Our findings also suggest a trend toward fewer implant-related symptoms and less need for implant removal in patients treated with locking plates. Although both implants have high rates of prominence requiring removal, most studies support our findings that tension bands are more prominent than locking plates. Fixation has been reported to cause prominence requiring removal in 42% to 82% of patients with tension bands7-14 and 0% to 47% of patients with locking plates.1,8,17,18,20-22,28 It is important to note that many earlier studies either were conducted before the advent of precontoured locking plates or were not comparative.1,7,9-14,17,18,20-22,28 In one recent study, however, Edwards and colleagues19 surveyed 138 patients and found very similar implant removal rates: 63.6% for tension bands and 62.5% for locking plates. Nevertheless, implant removal rates for fixation of olecranon fractures remain high, regardless of implant used.

Our data did not reveal any difference in ROM or functional outcomes between patients who had and did not have implants removed. This suggests, first, that QDASH and MEPS may not be sensitive in identifying patients with implant prominence, as neither questionnaire incorporates implant prominence into its scoring, and, second, that implant removal does not significantly impair ROM. As a result, surgeons should consider asking patients specifically about symptoms of prominent implants once there is convincing evidence of union and counseling them about implant removal if appropriate.

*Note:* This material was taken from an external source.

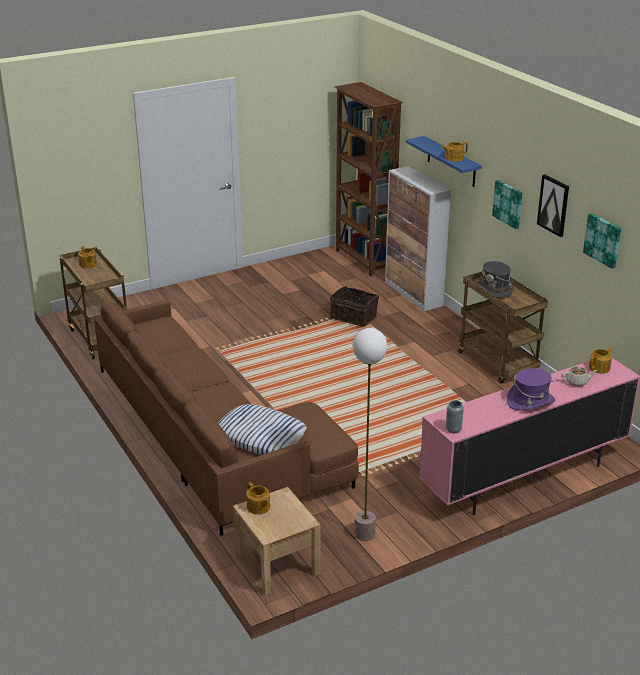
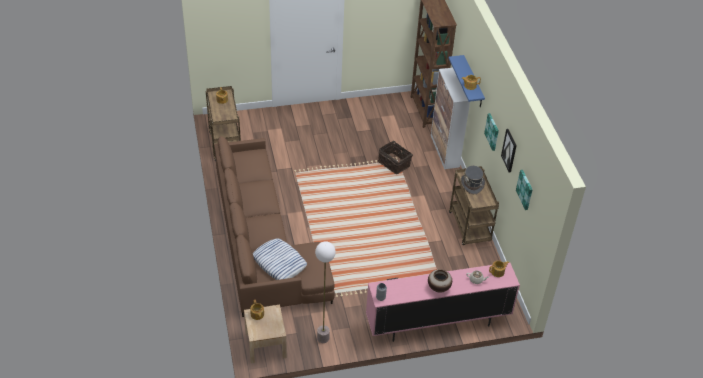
camera: 15 degrees right, 15 degrees up
(530, 401) = (438, 288): purple hat -> vase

To our knowledge, the differences in cost and operative time between tension-band and locking-plate fixation have not been previously reported. Our data suggest that the financial differences resulted mainly from implant charges; overall, tension-band fixation was roughly half the cost of locking-plate fixation. In addition, in patients who eventually had implants removed, the cost of implant removal was relatively small compared with the cost of the initial fixation in both cohorts. As a result, even if all patients in the tension-band cohort and no patients in the locking-plate cohort had implants removed, tension-band fixation and subsequent implant removal would still cost half as much as locking-plate fixation without implant removal. Moreover, fixation with a tension band took roughly 30 minutes less than fixation with a plate. Less time in the operating room likely contributed to the additional cost savings realized with tension-band fixation beyond those directly resulting from implant cost.

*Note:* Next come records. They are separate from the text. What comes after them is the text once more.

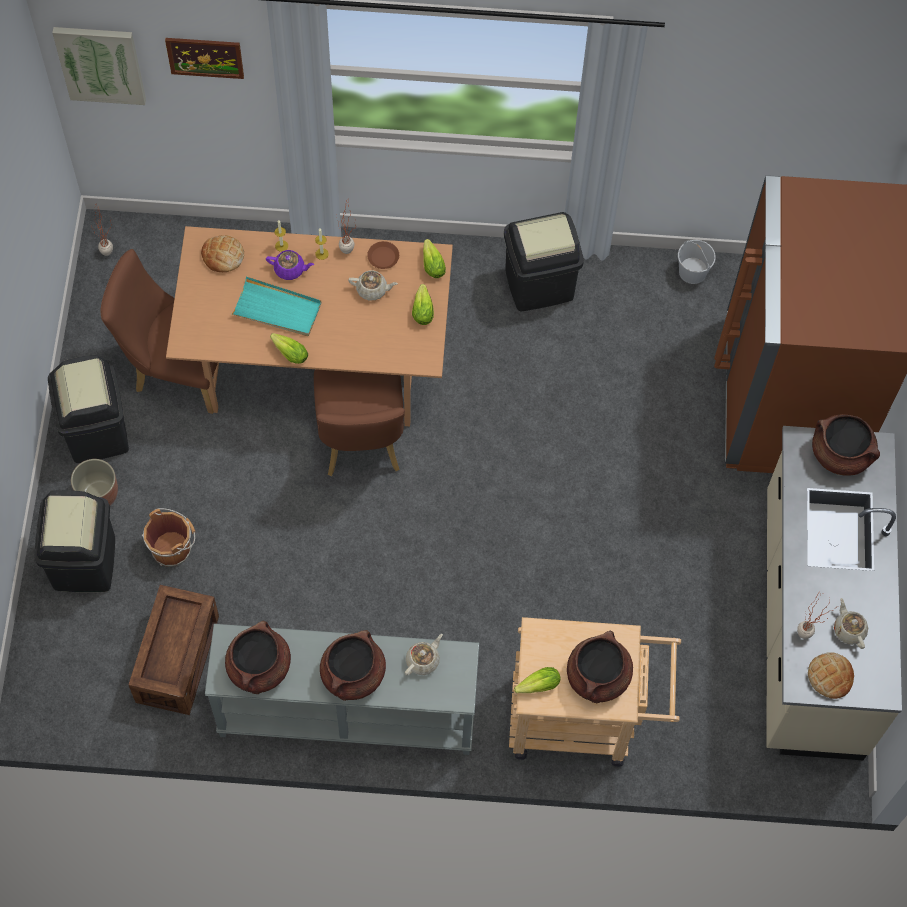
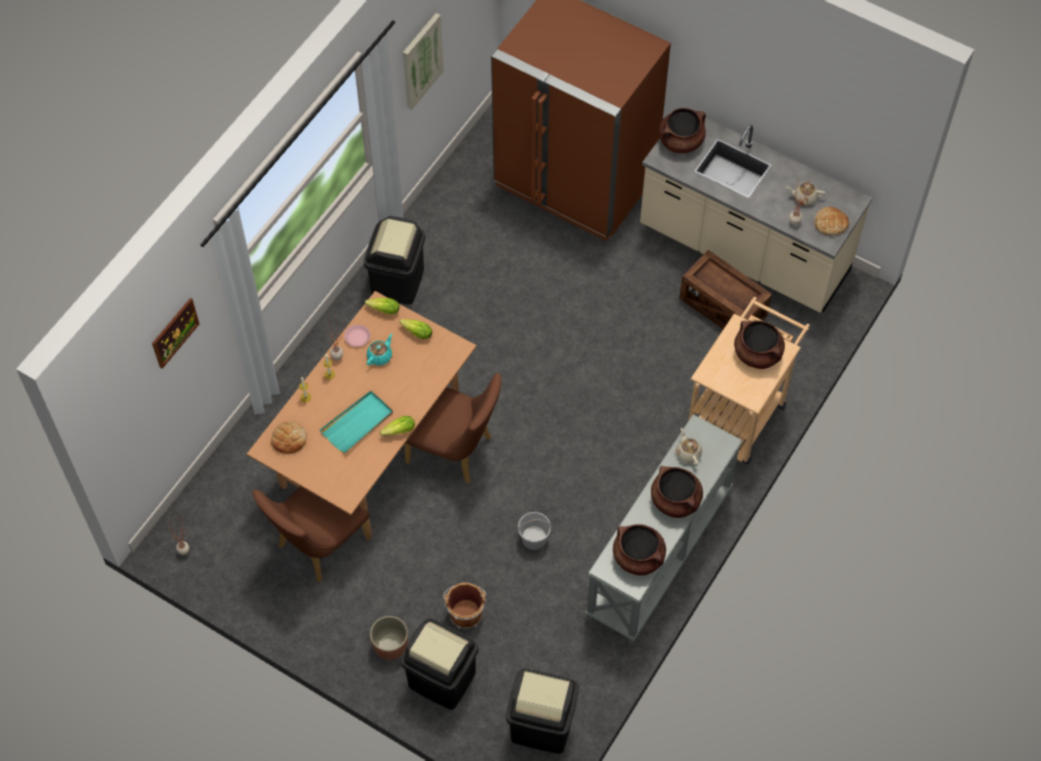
camera: 60 degrees left, 5 degrees down
(97, 432) = (337, 624): black trash can -> black trash can (542, 725)
(100, 64) = (121, 410): picture -> picture (421, 60)
(177, 659) = (556, 647): crate -> crate (722, 307)
(290, 269) = (329, 400): purple teapot -> none
(372, 290) = (380, 356): beige teapot -> turquoise teapot
(383, 257) = (357, 337): brown plate -> pink plate
(536, 686) = (745, 392): lettuce -> none
(693, 272) = (447, 187): white bucket -> white bucket (534, 538)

The strength of this study lies in the homogeneity of cohorts. Each cohort was matched primarily on age and secondarily on length of follow-up. All patients had closed, proximal, transverse fractures without comminution, and we excluded olecranon osteotomies as these represent an entity different from true fractures. Fractures with comminution or distal extension may represent more severe injuries, and functional scores, complications, hardware prominence, and operative time might have been affected by inclusion of these fractures. Further, there were no infections in either group to skew the rate of implant prominence or removal.

The weaknesses of the study lie in its limited sample sizes, retrospective design, and lack of long-term follow-up. Group size was limited by our attempts to create homogenous cohorts. As a result, some patients were not included as participants because of strict exclusion criteria. Most notably, we excluded any fracture not appropriate for tension-band fixation, as well as open fractures and osteotomies. Despite the retrospective nature of the study, all patients were examined by the investigators at final follow-up (minimum, 2 years) for the purpose of this study. It is possible that these functional results may not be sustained over the long term, as the risk for posttraumatic arthrosis in articular injuries builds with time. Although some patients may want to have implants removed later, all our study patients who had implants removed had them removed within 1 year, and all 20 patients were reached at minimum 2-year follow-up. Thus, it is unlikely but possible that some of the other study patients will elect to have implants removed.